Data in this exercise Block Start

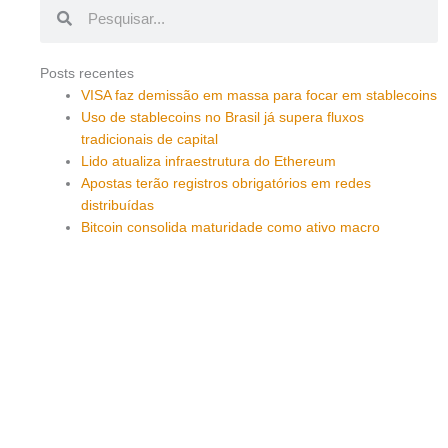
Pesquisar
Pesquisar
Posts recentes
VISA faz demissão em massa para focar em stablecoins
Uso de stablecoins no Brasil já supera fluxos
tradicionais de capital
Lido atualiza infraestrutura do Ethereum
Apostas terão registros obrigatórios em redes
distribuídas
Bitcoin consolida maturidade como ativo macro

Data in this exercise Block End

_Action item_
Format the text lines from the data above as a numbered list with one line per item. Omit blank lines and leave out the pictures.

_Task solution_
1. Pesquisar
2. Pesquisar
3. Posts recentes
4. VISA faz demissão em massa para focar em stablecoins
5. Uso de stablecoins no Brasil já supera fluxos
6. tradicionais de capital
7. Lido atualiza infraestrutura do Ethereum
8. Apostas terão registros obrigatórios em redes
9. distribuídas
10. Bitcoin consolida maturidade como ativo macro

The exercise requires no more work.